The 2005 appeared to be a good year in terms of listing of securities and debt instruments at Karachi Stock Exchange (KSE), though the number was less than the preceding year. But the tone was set, slowly but surely, and the market would see entrants from the corporate sector, heralding boost in confidence both of business houses and the country's economy.
With superb performance posted by the stock market, where equity values surged by 52 percent (51 percent in dollar terms) in 2005 to-date, there could not be a better time for companies and government to raise funds through stock market. Excess liquidity in the market, coupled with strong macro-economic indicators, provided further impetus to the companies to offer their stocks in the stock market.
Muhammad Imran, research analyst at Jahangir Siddiqui Capital Markets Ltd, said that performance of the market was primarily judged by looking at the Index. One way to determine the growth of capital market is the fresh issues that brought in the market through IPOs.
The outgoing year 2005 saw 14 stock offerings in the local equity market. Total size of IPOs in 2005 was Rs 13.6 billion (including green-shoe option). This was on the lower side, both in terms of number and size, when compared to 19 equity offerings worth Rs 13.8 billion in 2004.
However, one must not forget that last year's figures included second biggest equity IPO (after OGDC's record Rs 6.8 billion in 2004) in the history of stock exchange, that is of PPL's Rs 5.6 billion issue.
The year 2003 saw 6 IPOs worth Rs 8 billion. Keeping this in mind, 2005 was a decent year for equity IPOs.
Kapco and UBL were the mega offerings in 2005 whose shares were offered through Privatisation Commission. As against cumulative offering size of Rs 13.6 billion in 2005, an amount of Rs 10.1 billion was raised. The deficit is attributable to under-subscription of UBL IPO, which was under-subscribed due to smaller lot, depressed market condition following March 2005 crisis and elimination of group account facility, while for Picic Energy Fund (IPO from December 28-29) amount excluding green-shoe option ie, Rs 250 million, is taken as it is fully underwritten.
In 2005, the subscription received against the offered amount of Rs 12.9 billion was Rs 36.5 billion--over-subscription of 2.8 times on an average.
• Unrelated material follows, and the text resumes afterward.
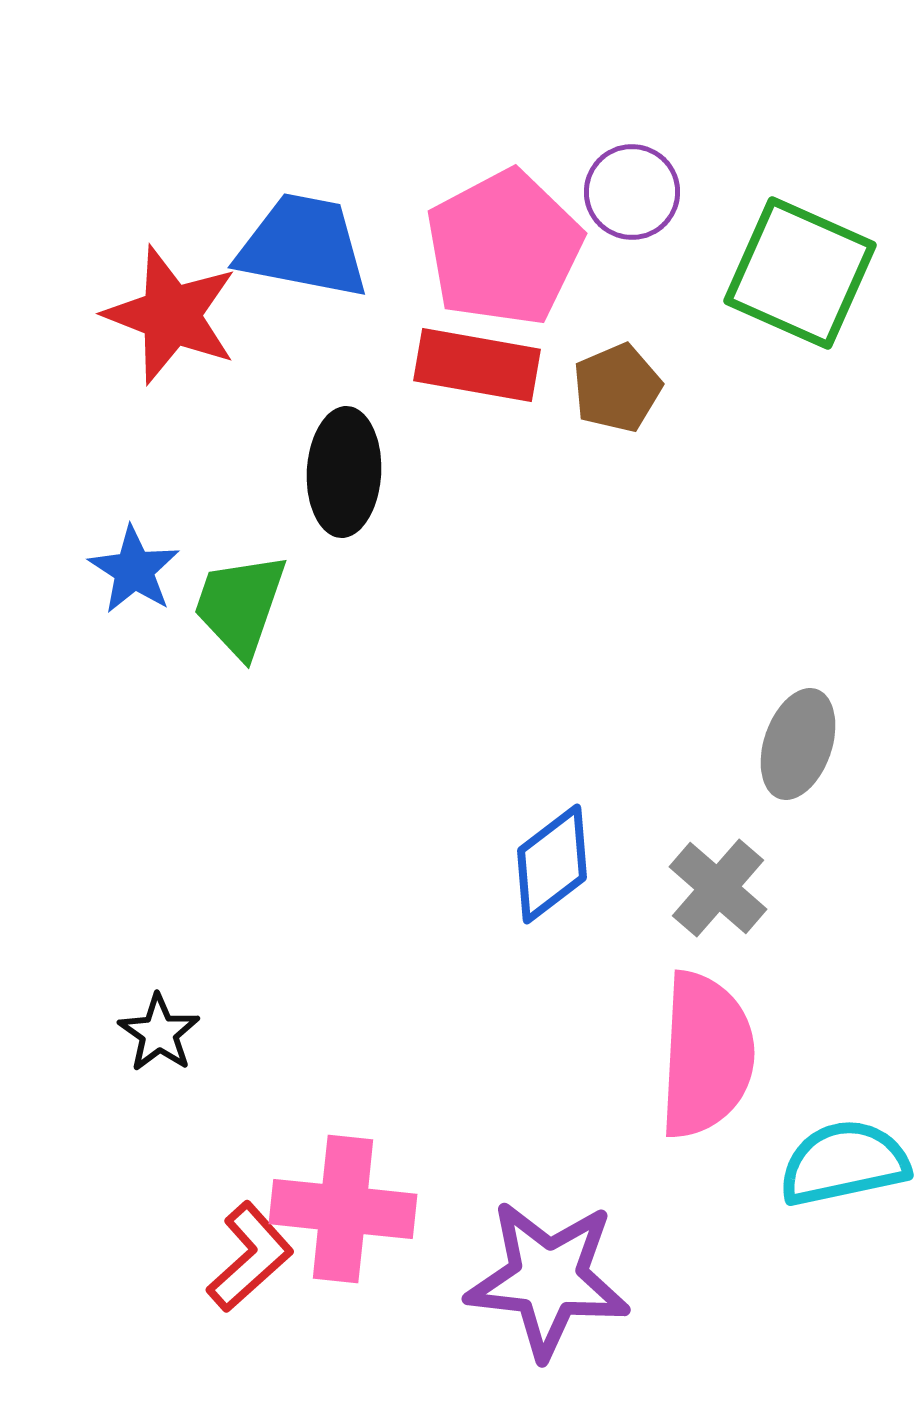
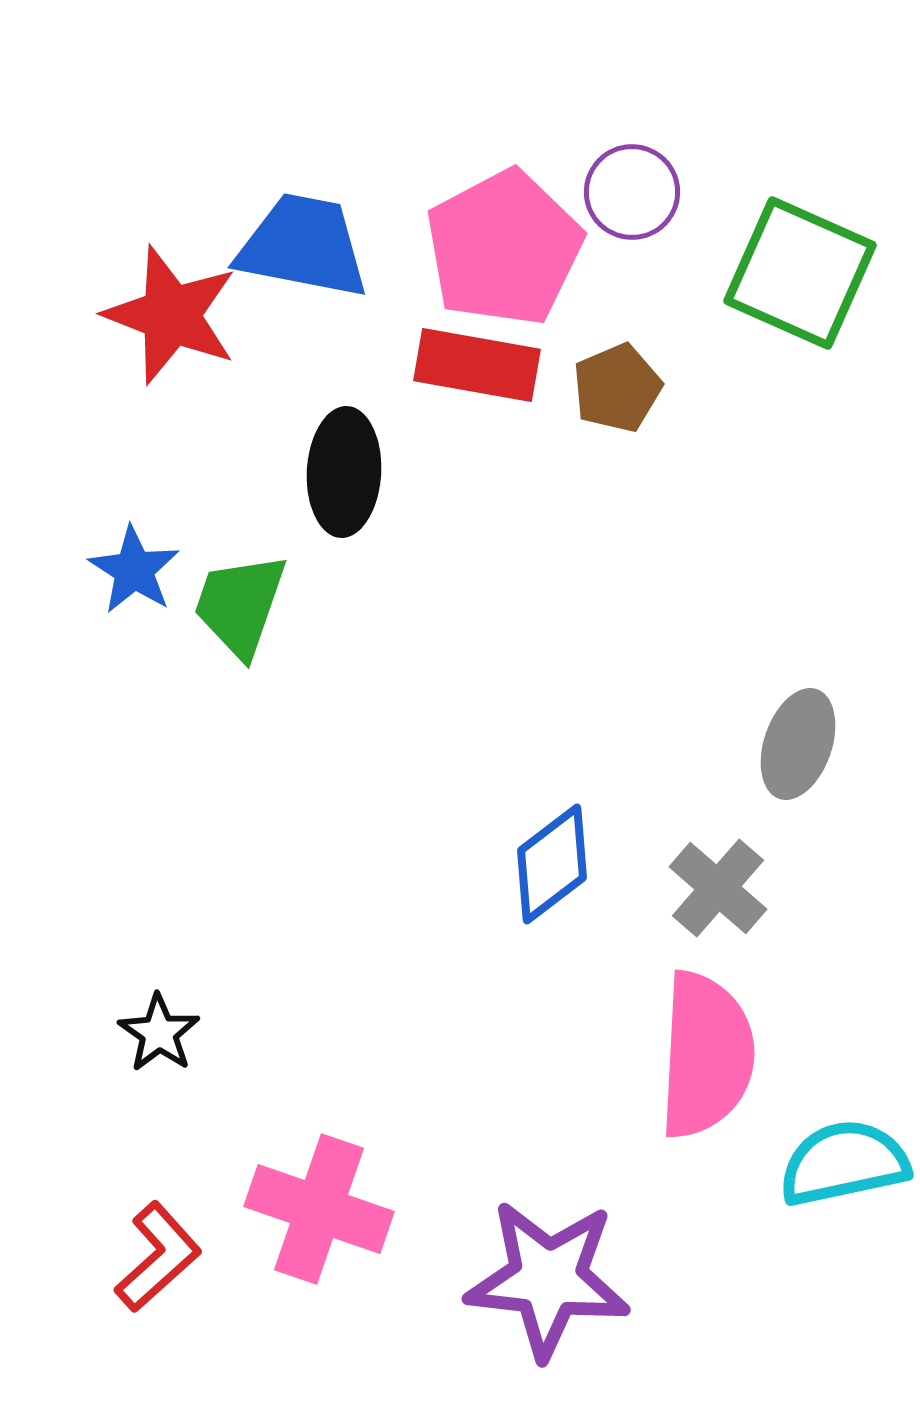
pink cross: moved 24 px left; rotated 13 degrees clockwise
red L-shape: moved 92 px left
This excludes Picic Energy Fund as its outcome will arrive next year.
Again, in 2005, government issues dominated the IPO market with IPOs of state owned entities accounting for 67 percent of the total IPO size. During 2005, the government offered shares of Kapco and UBL. Out of total subscription of Rs 36.5 billion, government offerings attracted Rs 22.4 billion (61 percent) against their offer size of Rs 9.2 billion. The IPO of Kapco was oversubscribed by 4 times.
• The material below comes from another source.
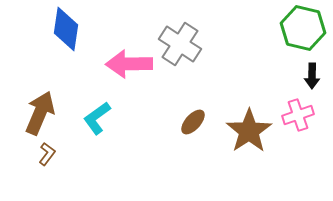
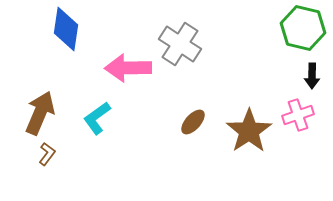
pink arrow: moved 1 px left, 4 px down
Corporate debt market is slowly and gradually developing in Pakistan. Companies are trying to raise debt through TFCs. The year was relatively better in this regard as 14 companies issued corporate bonds at KSE and LSE worth Rs 16.8 billion--highest since 1995.
After a sluggish trend was witnessed during 2004, TFCs primary market once again gained momentum during the year 2005, as 14 new TFCs were brought for IPO at local stock market as compared to only 6 IPOs during 2004. The TFCs issued in 2005 carried worth of Rs 16.8 billion, highest since 1995. The listed corporate bond market size is now Rs 45.5 billion. This size is still low when compared to stock market.
Corporate bond only makes 1.7 percent of the total market capitalisation of KSE.
The TFCs mode of borrowing is still in its infancy in Pakistan and total outstanding corporate debt is only 2.6 percent of commercial banks' outstanding advances. That is why there is hardly any activity of corporate bonds in the secondary market.
One peculiar thing about TFCs issued during 2005 was that 6 out of 14 TFCs were made by the commercial banks. The reason for TFCs offering by commercial banks was to strengthen their Tier II capital.
With 8 percent capital adequacy ratio requirement for banks, issue of TFCs helped the banks to meet this requirement in the sense that TFCs are treated as subordinated debt in their books. The share of TFCs in interest bearing liabilities of commercial is only 0.7 percent.
In all issues of TFCs during 2005, Kibor was used as a base rate according to the directives of State Bank of Pakistan dated January 21, 2004. The range of spreads over Kibor was 150 bps to 375 bps. Before 2005 most of the issuer used SBP discount rate or PIBs as the base rate.